- [ТЕКСТ ДЛЯ ЧТЕНИЯ]:
^^^^

В ночь на первое сентября 1937 года меня, семилетнего, и моего брата Анатолия, который был старше на восемь лет, привезли в этот дом и здесь поселили. Я ничего не понимал, мне просто нравилось ехать по ночной Москве на быстрой машине, прижимая к груди первый в моей жизни портфельчик с пеналом, ластиком и тетрадками в косую линейку, хотя отнюдь не школа ждала меня впереди, по крайней мере не та школа, куда должны были утром идти все мои сверстники. Когда мы приехали, в комнате с табличкой «Фотолаборатория» меня снимали в фас и в профиль, а на шее моей висела дощечка с именем, отчеством и фамилией. Так же смешно я прокатывал пальцами сначала по черной краске, а потом по глянцевой бумаге, это называлось почему-то «играть на пианино», и я играл с удовольствием. Помню, Анатолия вскоре увели, я остался с «дядей Мишей», и мне захотелось есть. Дядя Миша принес кусок белого хлеба с маслом и вареное яйцо. И возможно, бесследно для воспоминаний прошла бы та первая ночь для меня, если бы он не стукнул яйцом по моему лбу. Дядя шутил, но удар как бы вернул меня к жестокой реальности, я страшно испугался, и закричал и бился в истерике, и даже сейчас ощущаю тот страх, он все еще сидит во мне, взрослом.

^^^^

Сохранённые записи данных
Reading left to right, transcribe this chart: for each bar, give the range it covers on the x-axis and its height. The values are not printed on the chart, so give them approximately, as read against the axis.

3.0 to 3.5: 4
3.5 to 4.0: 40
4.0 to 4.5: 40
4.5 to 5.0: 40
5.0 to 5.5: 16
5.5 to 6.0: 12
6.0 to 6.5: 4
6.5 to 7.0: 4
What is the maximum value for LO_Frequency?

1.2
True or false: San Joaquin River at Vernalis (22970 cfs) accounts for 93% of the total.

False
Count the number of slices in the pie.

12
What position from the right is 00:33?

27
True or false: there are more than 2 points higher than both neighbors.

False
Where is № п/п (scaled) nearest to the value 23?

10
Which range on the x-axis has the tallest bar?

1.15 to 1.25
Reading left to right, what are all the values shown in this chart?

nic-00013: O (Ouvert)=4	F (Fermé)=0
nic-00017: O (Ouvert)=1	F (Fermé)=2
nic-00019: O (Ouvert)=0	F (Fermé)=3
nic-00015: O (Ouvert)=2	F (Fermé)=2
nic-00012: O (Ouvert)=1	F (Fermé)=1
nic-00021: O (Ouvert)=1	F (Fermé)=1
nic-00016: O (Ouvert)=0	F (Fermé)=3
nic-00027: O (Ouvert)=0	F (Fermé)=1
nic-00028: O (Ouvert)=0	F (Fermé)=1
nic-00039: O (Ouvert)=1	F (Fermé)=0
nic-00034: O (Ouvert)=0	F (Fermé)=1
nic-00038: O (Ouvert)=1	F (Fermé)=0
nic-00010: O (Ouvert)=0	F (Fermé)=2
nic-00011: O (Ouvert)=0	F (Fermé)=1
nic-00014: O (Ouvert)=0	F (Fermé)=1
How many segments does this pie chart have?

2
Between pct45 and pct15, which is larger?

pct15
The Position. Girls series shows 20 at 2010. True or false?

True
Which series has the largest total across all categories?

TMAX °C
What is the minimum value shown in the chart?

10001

^^^^

- [ЧТО СДЕЛАТЬ 1]:
Перескажите рассказ о ночи на первое сентября 1937 года в двух предложениях.
- [ЧТО СДЕЛАТЬ 2]:
Продолжите рассказ о ночи на первое сентября 1937 года после его последнего предложения.

- [РЕЗУЛЬТАТ 1]:
В ночь на 1 сентября 1937 года семилетнего рассказчика и его брата Анатолия, старшего на восемь лет, привезли на машине в дом, где мальчика сфотографировали в фас и в профиль с дощечкой на шее и заставили прокатывать пальцы по черной краске и бумаге, что он принимал за игру. Когда Анатолия увели, «дядя Миша» в шутку стукнул его вареным яйцом по лбу, мальчик страшно испугался и забился в истерике, и этот страх, по его словам, сидит в нем до сих пор.

- [РЕЗУЛЬТАТ 2]:
Все это я вспомнил, стоя в начале длинного коридора административного здания. Круто развернувшись, я пошел назад, не допуская возражений со стороны дежурного, решительно забрал у него Бориса, стриженного наголо, вещи и документы, сел в редакционную машину и поехал в «Пионер». Там удивились нашему явлению, но не понять меня не могли. Еще трое суток Борис прожил в Москве, вопросов не задавал, был тих и подавлен, а потом кто-то из сотрудниц журнала, кажется все та же Джана Манучарова, выписала себе командировку и повезла Бориса поездом через Ригу в Калининград.
Собственно, на этом первая часть моего рассказа кончается. Добавлю только, что, когда мы с братом спустя какое-то время уходили, отпущенные, из этого дома, было раннее утро, пошли первые трамваи и лил проливной дождь. Анатолий накрыл меня с головой своим пиджаком, чтобы я не промок и не простудился, и как я попал в детприемник ночью, не зная куда, так и ушел из него, не видя откуда. А потом, прожив более двух десятков лет, я никогда не спрашивал брата об этом доме, и он никогда не испытывал меня своими воспоминаниями; вероятно, мы щадили друг друга.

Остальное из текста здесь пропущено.